The state will also appoint members to a Financial Advisory Board, as will the mayor's office and the city council.
"This agreement … ensures the future of Detroit is determined by Detroiters and its elected officials," Lewis said, speaking on the city's behalf, as Mayor Dave Bing was re-admitted to a hospital earlier Thursday.
The mayor's office said Bing was hospitalized for discomfort following surgery.
Both the mayor and Gov. Rick Snyder are expected to sign the consent agreement, The Detroit News reported.
"The council has acted responsibly to put Detroit on the path to financial stability," Snyder said in a statement.
The governor also said, "much work remains."

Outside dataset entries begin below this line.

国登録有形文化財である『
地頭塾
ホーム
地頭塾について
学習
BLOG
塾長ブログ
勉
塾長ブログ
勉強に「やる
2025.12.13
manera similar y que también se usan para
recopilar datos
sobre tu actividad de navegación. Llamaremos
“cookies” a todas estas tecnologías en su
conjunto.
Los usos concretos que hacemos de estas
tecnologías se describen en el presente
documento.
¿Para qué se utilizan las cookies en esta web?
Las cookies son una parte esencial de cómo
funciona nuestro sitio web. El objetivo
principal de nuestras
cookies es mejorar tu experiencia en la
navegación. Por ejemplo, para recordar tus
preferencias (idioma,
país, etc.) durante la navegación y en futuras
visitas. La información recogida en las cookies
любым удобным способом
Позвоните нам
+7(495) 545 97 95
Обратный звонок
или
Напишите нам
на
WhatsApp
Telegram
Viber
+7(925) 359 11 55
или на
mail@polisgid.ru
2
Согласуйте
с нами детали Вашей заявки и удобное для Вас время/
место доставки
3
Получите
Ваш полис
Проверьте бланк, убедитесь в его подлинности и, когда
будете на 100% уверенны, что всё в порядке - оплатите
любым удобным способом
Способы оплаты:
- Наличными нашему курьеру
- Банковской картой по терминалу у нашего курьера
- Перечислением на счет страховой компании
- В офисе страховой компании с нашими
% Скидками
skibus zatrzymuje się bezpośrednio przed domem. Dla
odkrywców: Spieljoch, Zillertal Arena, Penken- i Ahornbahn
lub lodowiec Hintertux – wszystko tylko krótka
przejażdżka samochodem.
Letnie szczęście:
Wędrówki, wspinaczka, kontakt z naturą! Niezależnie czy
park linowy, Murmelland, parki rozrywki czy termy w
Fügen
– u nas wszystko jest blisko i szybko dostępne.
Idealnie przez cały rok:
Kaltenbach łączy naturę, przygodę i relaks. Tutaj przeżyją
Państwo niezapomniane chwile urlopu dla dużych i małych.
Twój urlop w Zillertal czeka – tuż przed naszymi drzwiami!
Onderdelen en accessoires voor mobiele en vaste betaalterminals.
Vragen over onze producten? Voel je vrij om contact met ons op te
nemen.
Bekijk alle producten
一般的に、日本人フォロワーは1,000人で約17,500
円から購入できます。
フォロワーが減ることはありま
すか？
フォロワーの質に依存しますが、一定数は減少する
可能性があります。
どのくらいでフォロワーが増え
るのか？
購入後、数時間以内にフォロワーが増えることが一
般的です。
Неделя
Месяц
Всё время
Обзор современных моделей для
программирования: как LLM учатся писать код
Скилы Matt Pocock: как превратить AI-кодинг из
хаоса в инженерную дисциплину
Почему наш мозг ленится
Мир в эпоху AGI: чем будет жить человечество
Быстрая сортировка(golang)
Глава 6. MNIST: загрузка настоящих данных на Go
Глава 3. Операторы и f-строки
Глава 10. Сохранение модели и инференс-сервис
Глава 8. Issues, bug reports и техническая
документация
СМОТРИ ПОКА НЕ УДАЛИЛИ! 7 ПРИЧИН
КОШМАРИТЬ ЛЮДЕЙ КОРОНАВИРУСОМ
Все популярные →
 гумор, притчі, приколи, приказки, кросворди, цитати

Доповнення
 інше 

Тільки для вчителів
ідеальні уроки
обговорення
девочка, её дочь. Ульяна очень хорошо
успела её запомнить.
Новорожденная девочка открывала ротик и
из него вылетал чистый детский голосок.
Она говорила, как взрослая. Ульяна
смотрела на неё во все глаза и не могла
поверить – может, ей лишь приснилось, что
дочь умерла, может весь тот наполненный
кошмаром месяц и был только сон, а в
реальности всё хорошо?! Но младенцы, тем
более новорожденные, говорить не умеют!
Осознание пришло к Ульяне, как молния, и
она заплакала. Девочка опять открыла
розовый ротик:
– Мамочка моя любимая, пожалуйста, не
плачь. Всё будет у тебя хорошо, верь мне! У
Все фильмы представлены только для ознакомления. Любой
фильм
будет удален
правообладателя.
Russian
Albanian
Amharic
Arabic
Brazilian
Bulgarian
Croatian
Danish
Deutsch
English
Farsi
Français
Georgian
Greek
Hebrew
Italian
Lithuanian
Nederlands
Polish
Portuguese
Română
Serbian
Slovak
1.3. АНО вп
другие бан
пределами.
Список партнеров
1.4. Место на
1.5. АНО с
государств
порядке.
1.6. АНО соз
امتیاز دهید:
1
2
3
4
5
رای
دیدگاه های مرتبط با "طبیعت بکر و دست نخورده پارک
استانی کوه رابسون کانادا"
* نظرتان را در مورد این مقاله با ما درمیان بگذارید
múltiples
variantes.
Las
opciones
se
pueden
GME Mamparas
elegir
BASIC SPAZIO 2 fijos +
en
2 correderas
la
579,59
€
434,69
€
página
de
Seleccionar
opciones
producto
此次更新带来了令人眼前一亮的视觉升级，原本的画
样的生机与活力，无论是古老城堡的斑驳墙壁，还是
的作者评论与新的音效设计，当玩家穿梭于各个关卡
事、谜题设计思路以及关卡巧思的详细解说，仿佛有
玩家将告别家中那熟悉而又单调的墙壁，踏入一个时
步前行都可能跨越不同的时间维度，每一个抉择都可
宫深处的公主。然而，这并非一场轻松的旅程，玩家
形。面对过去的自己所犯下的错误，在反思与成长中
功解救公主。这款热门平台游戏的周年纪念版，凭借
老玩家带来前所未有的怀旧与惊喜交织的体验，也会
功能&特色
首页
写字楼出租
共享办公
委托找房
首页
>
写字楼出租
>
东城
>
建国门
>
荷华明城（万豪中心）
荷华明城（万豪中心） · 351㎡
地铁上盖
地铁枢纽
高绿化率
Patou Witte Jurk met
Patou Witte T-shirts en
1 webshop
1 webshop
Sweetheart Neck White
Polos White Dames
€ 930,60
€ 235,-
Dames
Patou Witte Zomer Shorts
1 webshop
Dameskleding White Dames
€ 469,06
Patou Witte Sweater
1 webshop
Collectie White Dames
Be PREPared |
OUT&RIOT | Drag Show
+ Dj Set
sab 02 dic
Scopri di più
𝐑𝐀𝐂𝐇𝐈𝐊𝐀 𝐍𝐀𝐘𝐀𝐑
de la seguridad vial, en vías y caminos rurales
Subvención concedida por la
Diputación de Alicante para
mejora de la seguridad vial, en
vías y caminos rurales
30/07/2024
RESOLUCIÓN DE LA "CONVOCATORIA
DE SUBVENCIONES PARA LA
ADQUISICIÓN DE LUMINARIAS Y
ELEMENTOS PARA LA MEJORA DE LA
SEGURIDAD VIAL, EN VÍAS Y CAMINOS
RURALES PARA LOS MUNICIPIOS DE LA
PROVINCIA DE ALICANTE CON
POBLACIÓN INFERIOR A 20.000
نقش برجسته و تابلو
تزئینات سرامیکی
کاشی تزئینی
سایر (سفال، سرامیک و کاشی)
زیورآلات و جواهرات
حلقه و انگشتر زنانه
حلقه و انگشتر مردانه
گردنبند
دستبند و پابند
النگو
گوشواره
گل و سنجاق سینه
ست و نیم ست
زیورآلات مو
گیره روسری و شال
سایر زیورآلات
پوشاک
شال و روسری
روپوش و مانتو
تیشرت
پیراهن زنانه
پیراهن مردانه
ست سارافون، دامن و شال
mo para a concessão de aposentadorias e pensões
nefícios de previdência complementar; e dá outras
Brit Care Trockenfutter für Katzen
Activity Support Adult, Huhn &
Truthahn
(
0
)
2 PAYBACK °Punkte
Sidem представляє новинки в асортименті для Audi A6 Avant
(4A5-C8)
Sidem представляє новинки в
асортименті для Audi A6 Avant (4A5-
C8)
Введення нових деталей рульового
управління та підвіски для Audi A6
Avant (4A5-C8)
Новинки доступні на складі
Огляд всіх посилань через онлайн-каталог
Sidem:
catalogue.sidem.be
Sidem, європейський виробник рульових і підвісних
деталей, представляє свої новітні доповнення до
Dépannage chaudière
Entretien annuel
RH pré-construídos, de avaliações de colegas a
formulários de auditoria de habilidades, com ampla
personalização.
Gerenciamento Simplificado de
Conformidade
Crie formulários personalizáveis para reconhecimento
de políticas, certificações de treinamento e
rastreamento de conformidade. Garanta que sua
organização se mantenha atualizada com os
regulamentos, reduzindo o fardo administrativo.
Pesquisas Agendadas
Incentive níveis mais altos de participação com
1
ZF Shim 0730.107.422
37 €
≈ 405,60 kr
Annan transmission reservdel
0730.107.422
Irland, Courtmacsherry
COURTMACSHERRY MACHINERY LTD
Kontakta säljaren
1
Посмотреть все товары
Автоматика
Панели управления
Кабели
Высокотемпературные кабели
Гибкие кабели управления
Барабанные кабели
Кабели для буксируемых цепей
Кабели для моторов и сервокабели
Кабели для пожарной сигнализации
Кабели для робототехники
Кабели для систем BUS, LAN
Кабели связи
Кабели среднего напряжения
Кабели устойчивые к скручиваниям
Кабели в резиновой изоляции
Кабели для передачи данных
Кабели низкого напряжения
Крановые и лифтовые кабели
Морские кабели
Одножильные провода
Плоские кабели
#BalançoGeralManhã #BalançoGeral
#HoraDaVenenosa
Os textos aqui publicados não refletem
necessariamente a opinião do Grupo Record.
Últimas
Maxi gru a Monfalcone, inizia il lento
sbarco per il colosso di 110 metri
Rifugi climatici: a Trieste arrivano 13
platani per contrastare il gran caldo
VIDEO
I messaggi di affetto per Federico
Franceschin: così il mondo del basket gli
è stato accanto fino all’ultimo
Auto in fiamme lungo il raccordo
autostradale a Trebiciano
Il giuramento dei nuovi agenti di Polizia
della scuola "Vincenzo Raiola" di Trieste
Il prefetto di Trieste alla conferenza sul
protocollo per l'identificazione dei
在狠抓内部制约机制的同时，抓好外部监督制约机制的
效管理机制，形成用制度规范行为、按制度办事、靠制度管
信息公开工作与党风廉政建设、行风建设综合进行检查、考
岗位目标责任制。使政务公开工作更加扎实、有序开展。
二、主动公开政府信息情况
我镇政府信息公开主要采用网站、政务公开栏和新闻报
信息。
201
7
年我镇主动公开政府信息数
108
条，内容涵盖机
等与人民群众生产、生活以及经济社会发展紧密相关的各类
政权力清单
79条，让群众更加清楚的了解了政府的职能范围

The agreement calls for creation of the Financial Advisory Board that will report to the mayor's office.
The city is struggling with enormous debts and more than $12 billion in obligations to pension and personnel benefit funds.
While its expenses are escalating, 250,000 residents have left the city in the past decade. On top of a difficult economic environment, their departure represents shrinking tax revenues.
The News said many were angry, considering the consent agreement a sell-out to the state.
"I pray that God will forgive you all. It's certainly going to be hard for the people to forgive you," minister Malik Shabazz told City Council members, the News reported.